Typically, databases are structured row by row. For each entry, the database management system (DBMS) creates a row. The fields containing the respective information are therefore listed one after the other. Relational databases in particular are based on this principle. Columnar databases flip this system over. With this system, each column represents an entry: the data for each entry is accordingly arranged vertically (and not horizontally as is the case for row-based variants).
An illustrative example of the row-based system is shown below:
Number | Last name | First name | Key |
---|---|---|---|
1 | Skywalker | Luke | 3FN-Z768 |
2 | Kenobi | Obi-wan | 7TR-K345 |
3 | Organa | Leia | 8NN-R266 |
The columnar database essentially turns this table on its side:
Number | 1 | 2 | 3 |
---|---|---|---|
Last name | Skywalker | Kenobi | Organa |
First name | Luke | Obi-wan | Leia |
Key | 3FN-Z768 | 7TR-K345 | 8NN-R266 |
On the hard drive itself, however, the data appears one-dimensional: it’s displayed one piece after the other. For row-based databases, this looks as follows:
1, Skywalker, Luke, 3FN-Z768; 2, Kenobi, Obi-wan, 7TR-K345; 3, Organa, Leia, 8NN-R266
Columnar databases also save the information one piece after the other. But this alternative orientation results in a different data sequence:
1, 2, 3; Skywalker, Kenobi, Organa; Luke, Obi-wan, Leia; 3FN-Z768, 7TR-K345, 8NN-R266
There are other alternatives to the conventional model besides columnar databases. NoSQL databases or their subcategory document stores as well as the related key-value databases are used increasingly often. Graph databases are also becoming more popular since this model is able to map highly networked data very effectively.

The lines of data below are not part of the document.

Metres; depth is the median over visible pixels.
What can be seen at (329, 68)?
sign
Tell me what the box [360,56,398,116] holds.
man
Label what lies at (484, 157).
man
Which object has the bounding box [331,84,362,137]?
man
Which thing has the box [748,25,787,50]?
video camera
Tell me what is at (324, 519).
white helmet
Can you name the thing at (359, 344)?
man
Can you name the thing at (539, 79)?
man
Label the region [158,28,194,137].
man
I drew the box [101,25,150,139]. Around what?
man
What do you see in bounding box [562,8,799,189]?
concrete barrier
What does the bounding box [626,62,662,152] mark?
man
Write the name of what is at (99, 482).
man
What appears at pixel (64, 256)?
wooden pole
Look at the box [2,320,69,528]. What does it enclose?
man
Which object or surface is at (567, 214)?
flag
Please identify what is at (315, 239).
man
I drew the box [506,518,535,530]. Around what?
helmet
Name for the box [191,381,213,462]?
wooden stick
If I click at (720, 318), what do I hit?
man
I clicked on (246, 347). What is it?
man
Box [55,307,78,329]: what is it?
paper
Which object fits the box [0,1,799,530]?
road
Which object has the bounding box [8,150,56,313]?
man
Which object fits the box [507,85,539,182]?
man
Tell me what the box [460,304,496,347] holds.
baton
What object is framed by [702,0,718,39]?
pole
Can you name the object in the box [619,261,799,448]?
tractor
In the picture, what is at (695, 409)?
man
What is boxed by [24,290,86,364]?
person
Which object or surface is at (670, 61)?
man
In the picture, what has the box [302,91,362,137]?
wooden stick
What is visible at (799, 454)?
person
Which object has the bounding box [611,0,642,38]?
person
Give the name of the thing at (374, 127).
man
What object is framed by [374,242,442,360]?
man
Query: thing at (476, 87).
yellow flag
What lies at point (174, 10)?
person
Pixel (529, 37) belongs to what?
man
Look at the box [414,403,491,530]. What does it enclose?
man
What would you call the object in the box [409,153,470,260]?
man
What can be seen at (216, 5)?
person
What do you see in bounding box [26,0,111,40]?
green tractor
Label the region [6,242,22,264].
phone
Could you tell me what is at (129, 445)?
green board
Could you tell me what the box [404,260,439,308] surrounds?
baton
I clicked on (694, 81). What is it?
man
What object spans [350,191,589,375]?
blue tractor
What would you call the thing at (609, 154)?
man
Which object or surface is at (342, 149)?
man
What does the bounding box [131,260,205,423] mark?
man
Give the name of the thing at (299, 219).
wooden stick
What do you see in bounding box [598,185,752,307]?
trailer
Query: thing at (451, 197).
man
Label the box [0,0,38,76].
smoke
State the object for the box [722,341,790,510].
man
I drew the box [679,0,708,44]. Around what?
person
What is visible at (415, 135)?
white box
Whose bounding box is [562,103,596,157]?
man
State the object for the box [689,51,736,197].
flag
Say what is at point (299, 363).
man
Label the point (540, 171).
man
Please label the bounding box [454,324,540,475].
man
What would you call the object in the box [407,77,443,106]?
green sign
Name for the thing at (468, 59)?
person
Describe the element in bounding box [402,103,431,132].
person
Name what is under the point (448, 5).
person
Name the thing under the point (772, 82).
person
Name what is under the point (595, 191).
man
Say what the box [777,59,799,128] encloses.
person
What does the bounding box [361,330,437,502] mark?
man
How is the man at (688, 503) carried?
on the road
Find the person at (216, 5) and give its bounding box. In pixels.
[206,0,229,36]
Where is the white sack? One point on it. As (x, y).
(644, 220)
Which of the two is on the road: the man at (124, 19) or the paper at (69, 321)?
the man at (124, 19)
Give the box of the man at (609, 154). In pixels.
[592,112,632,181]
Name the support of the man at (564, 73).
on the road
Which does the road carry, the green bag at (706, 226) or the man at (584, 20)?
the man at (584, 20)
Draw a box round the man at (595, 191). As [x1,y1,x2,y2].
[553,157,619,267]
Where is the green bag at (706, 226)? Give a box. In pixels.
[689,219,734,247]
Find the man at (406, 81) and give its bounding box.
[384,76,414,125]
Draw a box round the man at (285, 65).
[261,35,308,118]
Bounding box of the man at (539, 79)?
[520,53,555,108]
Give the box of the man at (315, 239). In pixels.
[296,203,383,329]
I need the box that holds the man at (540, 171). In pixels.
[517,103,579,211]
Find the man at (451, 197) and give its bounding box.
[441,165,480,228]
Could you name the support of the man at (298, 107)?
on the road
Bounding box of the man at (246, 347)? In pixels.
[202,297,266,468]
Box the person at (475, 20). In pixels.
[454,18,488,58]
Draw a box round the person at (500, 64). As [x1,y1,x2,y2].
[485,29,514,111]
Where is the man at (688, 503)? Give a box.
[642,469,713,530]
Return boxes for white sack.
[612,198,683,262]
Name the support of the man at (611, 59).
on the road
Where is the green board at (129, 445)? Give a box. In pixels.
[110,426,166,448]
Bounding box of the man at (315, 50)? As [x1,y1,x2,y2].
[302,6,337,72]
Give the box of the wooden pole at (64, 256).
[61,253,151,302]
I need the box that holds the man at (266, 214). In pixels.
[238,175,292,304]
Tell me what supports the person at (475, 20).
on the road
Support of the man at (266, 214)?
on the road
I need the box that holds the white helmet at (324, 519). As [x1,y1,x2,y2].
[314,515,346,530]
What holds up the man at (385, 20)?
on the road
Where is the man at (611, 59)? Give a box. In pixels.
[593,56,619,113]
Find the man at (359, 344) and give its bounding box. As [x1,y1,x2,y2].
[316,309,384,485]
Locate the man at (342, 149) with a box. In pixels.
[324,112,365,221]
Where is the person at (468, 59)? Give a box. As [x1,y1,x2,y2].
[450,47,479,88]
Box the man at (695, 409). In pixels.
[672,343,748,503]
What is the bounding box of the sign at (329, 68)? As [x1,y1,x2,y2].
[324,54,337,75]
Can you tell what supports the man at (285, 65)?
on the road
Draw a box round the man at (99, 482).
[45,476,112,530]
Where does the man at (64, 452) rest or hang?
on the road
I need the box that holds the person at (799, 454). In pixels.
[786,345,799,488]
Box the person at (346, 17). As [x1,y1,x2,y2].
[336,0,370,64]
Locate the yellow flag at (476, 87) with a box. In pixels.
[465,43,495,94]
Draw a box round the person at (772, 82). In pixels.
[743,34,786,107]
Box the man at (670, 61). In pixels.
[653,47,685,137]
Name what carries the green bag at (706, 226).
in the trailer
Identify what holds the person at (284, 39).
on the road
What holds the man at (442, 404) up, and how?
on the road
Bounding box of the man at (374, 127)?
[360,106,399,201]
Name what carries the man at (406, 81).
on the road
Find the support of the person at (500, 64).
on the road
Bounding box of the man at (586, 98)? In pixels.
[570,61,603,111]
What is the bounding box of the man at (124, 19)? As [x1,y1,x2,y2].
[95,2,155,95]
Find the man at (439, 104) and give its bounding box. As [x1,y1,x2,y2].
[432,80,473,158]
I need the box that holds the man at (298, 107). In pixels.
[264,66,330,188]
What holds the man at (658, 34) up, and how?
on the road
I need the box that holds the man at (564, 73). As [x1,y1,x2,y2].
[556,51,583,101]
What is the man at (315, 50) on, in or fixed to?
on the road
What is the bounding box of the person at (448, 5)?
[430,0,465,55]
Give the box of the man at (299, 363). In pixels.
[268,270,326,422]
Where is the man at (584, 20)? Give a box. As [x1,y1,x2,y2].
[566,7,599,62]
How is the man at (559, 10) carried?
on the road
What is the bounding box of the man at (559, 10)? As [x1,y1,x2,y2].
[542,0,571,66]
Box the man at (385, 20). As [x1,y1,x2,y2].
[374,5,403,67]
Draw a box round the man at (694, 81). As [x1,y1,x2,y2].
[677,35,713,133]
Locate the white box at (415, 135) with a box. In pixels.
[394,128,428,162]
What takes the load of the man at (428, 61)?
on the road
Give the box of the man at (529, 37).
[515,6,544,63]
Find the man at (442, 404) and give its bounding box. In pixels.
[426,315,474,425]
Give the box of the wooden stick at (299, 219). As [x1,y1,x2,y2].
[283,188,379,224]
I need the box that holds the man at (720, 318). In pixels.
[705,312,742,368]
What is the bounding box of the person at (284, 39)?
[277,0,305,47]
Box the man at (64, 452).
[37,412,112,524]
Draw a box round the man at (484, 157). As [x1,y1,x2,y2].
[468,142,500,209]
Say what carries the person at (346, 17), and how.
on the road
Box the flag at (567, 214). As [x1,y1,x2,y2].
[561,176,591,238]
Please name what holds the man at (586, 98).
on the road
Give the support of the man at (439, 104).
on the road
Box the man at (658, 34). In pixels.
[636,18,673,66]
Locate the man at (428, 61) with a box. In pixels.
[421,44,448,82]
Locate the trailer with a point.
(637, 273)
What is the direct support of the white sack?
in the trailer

Applications of Columnar Databases
Relational systems based on rows are primarily used when lots of transactions have to be performed quickly. Writing, changing and deleting entries works very well with relational databases. Columnar databases are particularly useful when analyzing large volumes of data.

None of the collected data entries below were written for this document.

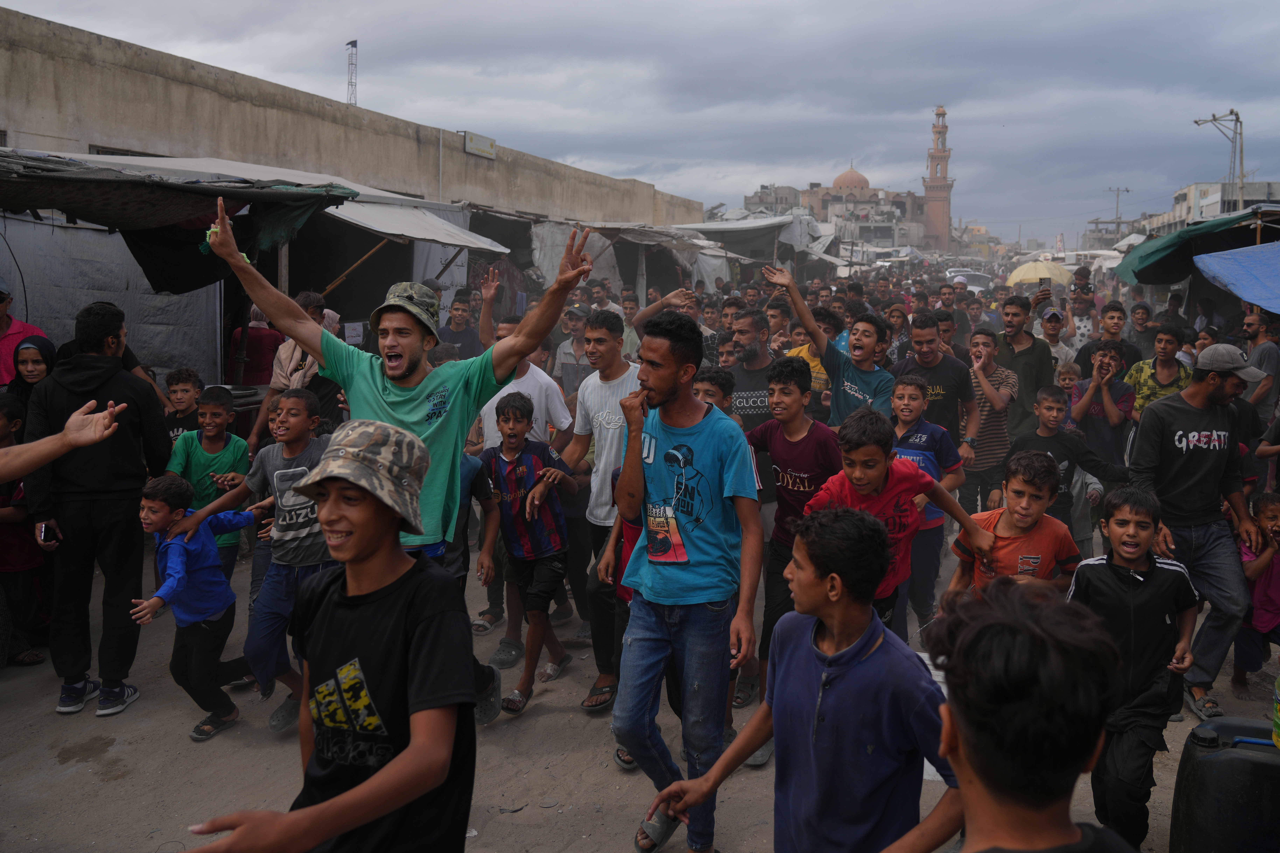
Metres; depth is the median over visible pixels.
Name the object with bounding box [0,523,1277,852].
dirt road
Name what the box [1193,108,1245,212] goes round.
utility pole
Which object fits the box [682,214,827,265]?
tarp
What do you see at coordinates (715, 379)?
boy
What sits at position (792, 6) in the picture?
sky
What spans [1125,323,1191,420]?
man
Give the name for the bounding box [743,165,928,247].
mosque
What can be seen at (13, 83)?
concrete building
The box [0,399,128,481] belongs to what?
person
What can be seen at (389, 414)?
man
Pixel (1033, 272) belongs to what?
yellow umbrella
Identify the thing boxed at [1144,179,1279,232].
building
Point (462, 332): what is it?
man
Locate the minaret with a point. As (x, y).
(948, 212)
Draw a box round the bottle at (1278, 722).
[1271,675,1279,745]
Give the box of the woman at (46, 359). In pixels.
[6,333,56,419]
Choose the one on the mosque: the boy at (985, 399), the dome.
the dome
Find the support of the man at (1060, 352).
on the ground
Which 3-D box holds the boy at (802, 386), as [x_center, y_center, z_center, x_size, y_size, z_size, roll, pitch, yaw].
[0.727,0.493,4.752,0.528,1.607,0.539,2,8,9]
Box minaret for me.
[922,106,954,247]
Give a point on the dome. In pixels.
(862, 180)
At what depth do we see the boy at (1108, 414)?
7.46 m
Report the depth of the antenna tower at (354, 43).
34.71 m
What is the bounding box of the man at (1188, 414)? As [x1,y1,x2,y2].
[1126,339,1263,715]
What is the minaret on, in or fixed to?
attached to the mosque
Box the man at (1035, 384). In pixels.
[993,292,1055,437]
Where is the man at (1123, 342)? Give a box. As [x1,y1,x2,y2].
[1082,300,1137,372]
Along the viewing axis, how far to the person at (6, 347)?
6.29 m
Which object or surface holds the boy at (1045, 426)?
on the dirt road
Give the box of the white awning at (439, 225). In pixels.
[322,194,510,253]
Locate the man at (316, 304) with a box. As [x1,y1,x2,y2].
[246,289,337,446]
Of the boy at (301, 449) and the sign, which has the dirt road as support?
the boy at (301, 449)
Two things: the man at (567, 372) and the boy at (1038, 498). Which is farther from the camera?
the man at (567, 372)
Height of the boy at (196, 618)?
1.130 m
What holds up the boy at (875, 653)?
on the dirt road
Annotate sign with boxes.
[462,131,497,158]
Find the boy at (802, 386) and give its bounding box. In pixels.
[744,354,840,718]
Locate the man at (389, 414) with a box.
[181,198,592,729]
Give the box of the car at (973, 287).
[944,269,992,293]
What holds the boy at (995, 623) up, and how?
on the dirt road
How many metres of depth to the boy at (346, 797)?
2.16 m
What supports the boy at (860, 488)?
on the dirt road
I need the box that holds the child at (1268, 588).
[1232,489,1279,696]
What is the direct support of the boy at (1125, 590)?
on the dirt road
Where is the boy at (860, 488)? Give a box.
[802,412,987,630]
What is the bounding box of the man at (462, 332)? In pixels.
[436,294,480,360]
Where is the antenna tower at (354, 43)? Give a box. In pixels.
[344,39,357,105]
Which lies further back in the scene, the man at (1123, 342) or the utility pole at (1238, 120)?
the utility pole at (1238, 120)
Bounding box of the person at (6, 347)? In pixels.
[0,282,46,387]
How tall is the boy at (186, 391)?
1.062 m
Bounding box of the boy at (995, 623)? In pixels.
[914,574,1140,852]
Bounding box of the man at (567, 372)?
[553,306,593,393]
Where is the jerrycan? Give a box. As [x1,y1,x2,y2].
[1169,716,1279,852]
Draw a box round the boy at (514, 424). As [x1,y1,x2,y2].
[481,387,576,718]
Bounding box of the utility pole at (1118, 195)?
[1102,185,1130,237]
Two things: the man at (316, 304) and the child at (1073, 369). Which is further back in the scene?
the child at (1073, 369)
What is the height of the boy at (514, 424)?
1.543 m
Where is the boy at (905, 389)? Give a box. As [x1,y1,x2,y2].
[890,370,966,637]
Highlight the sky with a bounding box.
[0,0,1279,241]
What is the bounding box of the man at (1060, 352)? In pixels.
[1037,307,1079,382]
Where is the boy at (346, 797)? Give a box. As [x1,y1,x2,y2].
[173,420,481,852]
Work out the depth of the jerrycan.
3.12 m
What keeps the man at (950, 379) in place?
on the ground
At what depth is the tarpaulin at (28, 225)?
8.96 m
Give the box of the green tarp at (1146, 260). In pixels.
[1115,206,1279,288]
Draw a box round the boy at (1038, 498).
[948,450,1078,596]
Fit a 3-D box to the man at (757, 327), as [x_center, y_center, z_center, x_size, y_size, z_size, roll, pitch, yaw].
[0.726,-0.024,6.759,0.567,1.517,0.580,2,8,9]
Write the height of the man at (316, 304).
1.483 m
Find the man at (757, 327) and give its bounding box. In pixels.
[725,306,777,425]
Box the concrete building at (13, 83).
[0,7,705,232]
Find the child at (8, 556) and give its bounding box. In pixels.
[0,388,49,666]
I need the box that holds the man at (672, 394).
[607,309,763,852]
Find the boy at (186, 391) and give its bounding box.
[162,368,203,449]
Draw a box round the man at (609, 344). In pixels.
[557,309,639,708]
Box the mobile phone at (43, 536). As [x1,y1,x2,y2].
[36,522,52,542]
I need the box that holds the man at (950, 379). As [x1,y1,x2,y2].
[895,311,979,458]
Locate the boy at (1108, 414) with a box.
[1067,338,1132,473]
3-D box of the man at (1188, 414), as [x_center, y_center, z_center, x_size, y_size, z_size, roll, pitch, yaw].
[2.726,0.437,4.999,0.640,1.663,0.698,0,8,-4]
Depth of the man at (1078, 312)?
12.11 m
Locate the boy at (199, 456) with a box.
[165,384,251,574]
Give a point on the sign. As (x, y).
(472, 145)
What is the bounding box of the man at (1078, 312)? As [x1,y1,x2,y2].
[1060,287,1098,355]
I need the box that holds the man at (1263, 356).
[1241,308,1279,418]
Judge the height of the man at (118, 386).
1.824 m
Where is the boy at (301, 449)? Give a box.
[175,391,336,739]
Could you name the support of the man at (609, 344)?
on the dirt road
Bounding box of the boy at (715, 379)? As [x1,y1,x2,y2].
[692,365,735,415]
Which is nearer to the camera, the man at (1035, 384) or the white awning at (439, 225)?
the man at (1035, 384)
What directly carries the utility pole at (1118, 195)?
on the ground
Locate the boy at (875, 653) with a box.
[641,506,970,852]
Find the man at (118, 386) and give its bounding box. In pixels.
[21,300,169,716]
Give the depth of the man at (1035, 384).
7.98 m
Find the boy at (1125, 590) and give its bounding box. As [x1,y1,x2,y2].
[1066,487,1200,852]
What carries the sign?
attached to the concrete building at (13, 83)
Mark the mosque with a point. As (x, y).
(822, 200)
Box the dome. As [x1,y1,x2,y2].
[831,164,871,191]
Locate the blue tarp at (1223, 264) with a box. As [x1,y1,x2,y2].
[1190,241,1279,314]
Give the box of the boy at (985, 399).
[965,325,1018,512]
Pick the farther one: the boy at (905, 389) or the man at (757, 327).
the man at (757, 327)
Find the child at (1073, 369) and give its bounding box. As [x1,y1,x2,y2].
[1053,361,1084,427]
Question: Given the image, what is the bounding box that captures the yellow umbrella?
[1004,259,1072,286]
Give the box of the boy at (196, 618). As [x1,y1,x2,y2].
[132,473,263,745]
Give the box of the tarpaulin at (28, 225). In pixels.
[0,211,225,387]
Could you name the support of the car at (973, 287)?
on the ground
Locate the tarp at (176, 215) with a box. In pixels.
[0,150,354,232]
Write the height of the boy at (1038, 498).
1.130 m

In many applications—for example, in research and many other fields—data is analyzed on a continuous basis. This is much faster with columnar DBs. The reason for this is that fewer hard drive accesses are required. A category’s data is found close to each other. To read and analyses a dataset, only one block needs to be loaded. The entire database doesn’t need to be read in order to gather up the distributed information.
Advantages and Disadvantages of a Columnar Database
Columnar database management systems play to their strengths when analyzing large volumes of data—such as big data. Since hard drive access constitutes the respective bottleneck when reading any database, and this access is more efficient with a column-oriented DBMS, the columnar variant is really effective here.
For transactional applications, the accesses typically work in a different way. In these cases, new information has to be distributed across the entire database. A columnar database would perform this task more slowly than the conventional model.
Another advantage of columnar databases is the possibility of compressing. Data in one column is always of the same type, for example, a string or an integer. Since all entries of a type are found close together, they can be compressed more efficiently.
The Most Well-Known Columnar Databases
Columnar database management systems have been in use for a relatively long time, but the number of available implementations is still limited. The demand for relational databases is simply greater. Nonetheless, a few systems have become established.
- Amazon Redshift: As part of Amazon Web Services (AWS), Redshift offers a column-based data warehouse for big data.
- MariaDB ColumnStore: The open-source DBMS MariaDB (fork of MySQL) offers a combination of a columnar and relational database with ColumnStore.
- SAP HANA: The SAP development platform likewise uses a combination of a relational and columnar database.
- Apache Cassandra: The free software is built on Apache Hadoop and is compiled in Java.
- MonetDB: This open-source software was developed with a special focus on data mining.